Her hand is raised, ready to fall, ready to end this torment, which she will admit, if only to herself, is as bad for her as it has ever been for him. She loves him and it is impossible. She hates him and that is impossible, too. She cannot be with him. She cannot be without him. And both are burningly, simultaneously true in a way that grinds the cliché into dust.

But what she cannot do, what she cannot do that has no opposite which is also true, what she cannot ever, ever do–

Is forgive him.

For loving her. For burning her. For desiring her. For making her do all these things in return by his very existence.

She cannot ever forgive him.

She will not end his torment. She will not end hers.

She lowers her hand and lets him live.

‘You should go.’

‘. . .’

‘. . .’

‘You mean it?’

‘I mean it.’

‘It’s three– No, it’s nearly four o’clock in the morning– ’

‘I want you to go.’

‘. . .’

‘. . .’

‘You’re breathing very heavy, George. Are you feeling all right?’

‘Please, I’m asking you to–’

‘What would be the point? What could possibly be the point in me leaving right now instead of in two hours?’

‘Rachel–’

‘You said she wasn’t coming over tonight, that she was working at her flat. Which, amazingly, you still claim to have never properly seen.’

‘I haven’t.’

‘What a weird combination of strength and complete weakness you are, George.’
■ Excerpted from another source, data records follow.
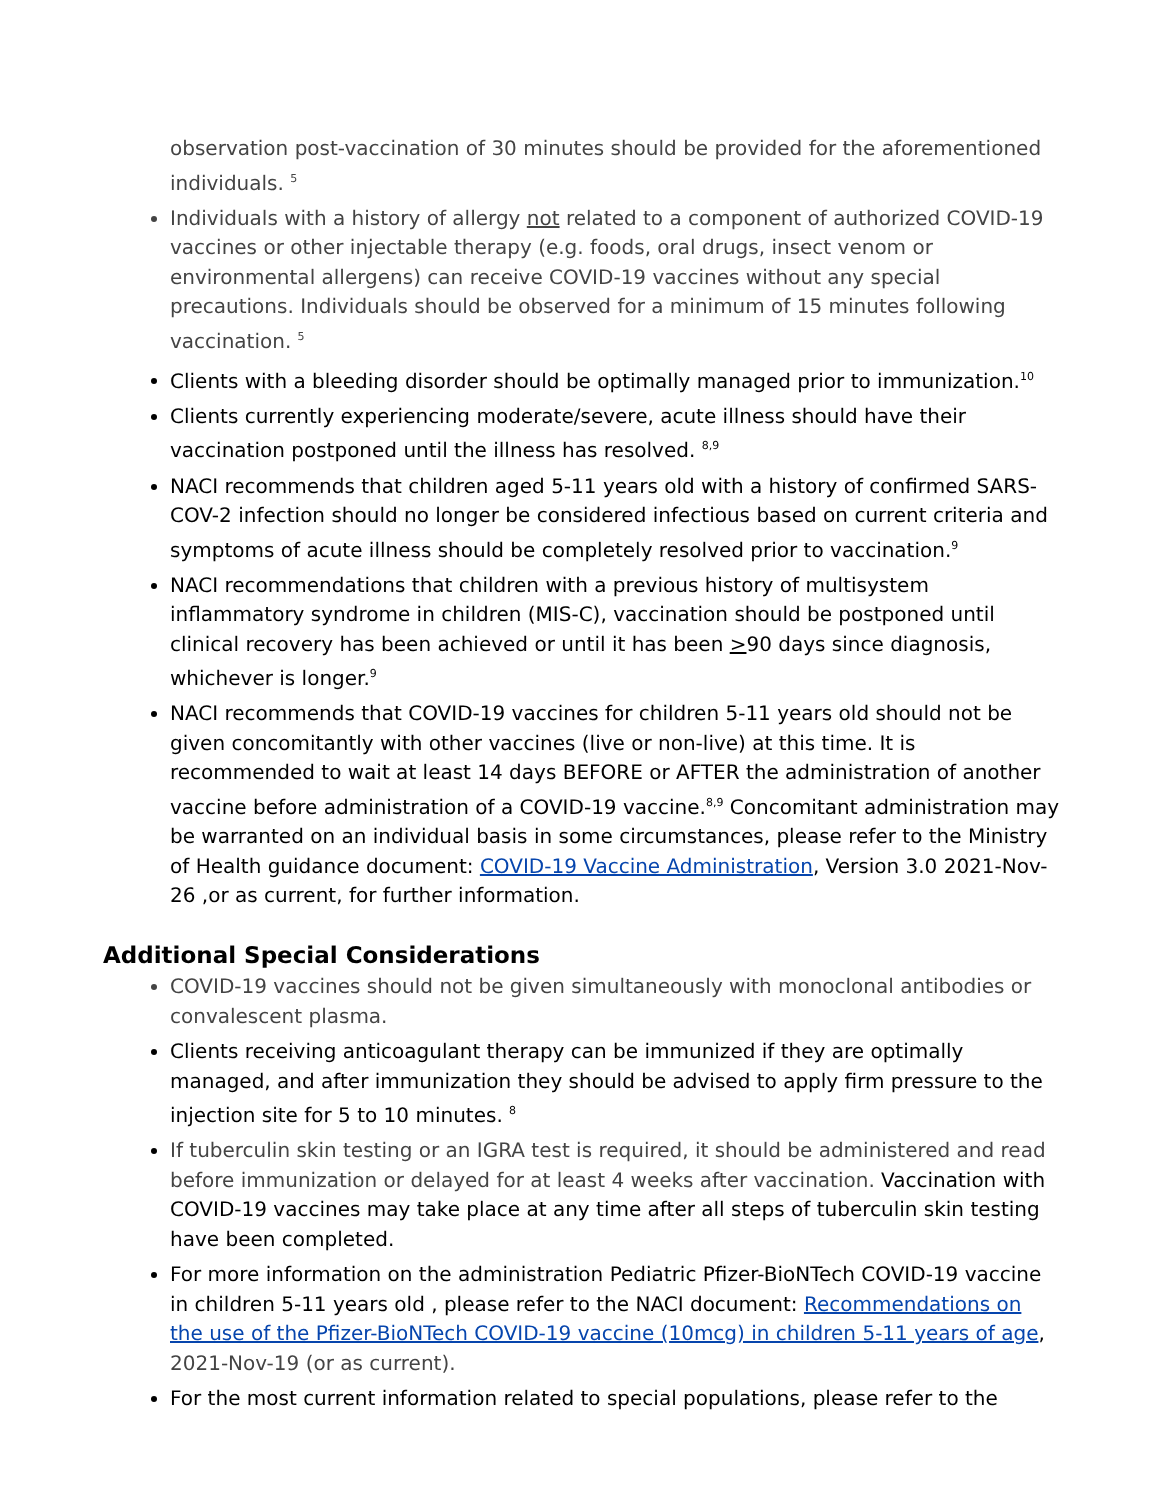observation post-vaccination of 30 minutes should be provided for the aforementioned individuals. <sup>5</sup>
Individuals with a history of allergy not related to a component of authorized COVID-19 vaccines or other injectable therapy (e.g. foods, oral drugs, insect venom or environmental allergens) can receive COVID-19 vaccines without any special precautions. Individuals should be observed for a minimum of 15 minutes following vaccination. <sup>5</sup>
Clients with a bleeding disorder should be optimally managed prior to immunization.<sup>10</sup>
Clients currently experiencing moderate/severe, acute illness should have their vaccination postponed until the illness has resolved. <sup>8,9</sup>
NACI recommends that children aged 5-11 years old with a history of confirmed SARS-COV-2 infection should no longer be considered infectious based on current criteria and symptoms of acute illness should be completely resolved prior to vaccination.<sup>9</sup>
NACI recommendations that children with a previous history of multisystem inflammatory syndrome in children (MIS-C), vaccination should be postponed until clinical recovery has been achieved or until it has been >90 days since diagnosis, whichever is longer.<sup>9</sup>
NACI recommends that COVID-19 vaccines for children 5-11 years old should not be given concomitantly with other vaccines (live or non-live) at this time. It is recommended to wait at least 14 days BEFORE or AFTER the administration of another vaccine before administration of a COVID-19 vaccine.<sup>8,9</sup> Concomitant administration may be warranted on an individual basis in some circumstances, please refer to the Ministry of Health guidance document: COVID-19 Vaccine Administration, Version 3.0 2021-Nov-26 ,or as current, for further information.
Additional Special Considerations
COVID-19 vaccines should not be given simultaneously with monoclonal antibodies or convalescent plasma.
Clients receiving anticoagulant therapy can be immunized if they are optimally managed, and after immunization they should be advised to apply firm pressure to the injection site for 5 to 10 minutes. <sup>8</sup>
If tuberculin skin testing or an IGRA test is required, it should be administered and read before immunization or delayed for at least 4 weeks after vaccination. Vaccination with COVID-19 vaccines may take place at any time after all steps of tuberculin skin testing have been completed.
For more information on the administration Pediatric Pfizer-BioNTech COVID-19 vaccine in children 5-11 years old , please refer to the NACI document: Recommendations on the use of the Pfizer-BioNTech COVID-19 vaccine (10mcg) in children 5-11 years of age, 2021-Nov-19 (or as current).
For the most current information related to special populations, please refer to the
‘You’re talking differently. Have you noticed?’

‘People change. People become.’

‘People . . . what?’

‘Do you know why I’m here? Do you know why you let me come here tonight?’

‘So I could possess you.’

‘So that you could– Well, yes, okay, you beat me to it. That was weird. But, so, no, actually, it was so that I could let you possess me. Big difference. And in doing so, don’t you see, I also possessed you. And that’s what you’re afraid of, isn’t it? That you don’t possess her.’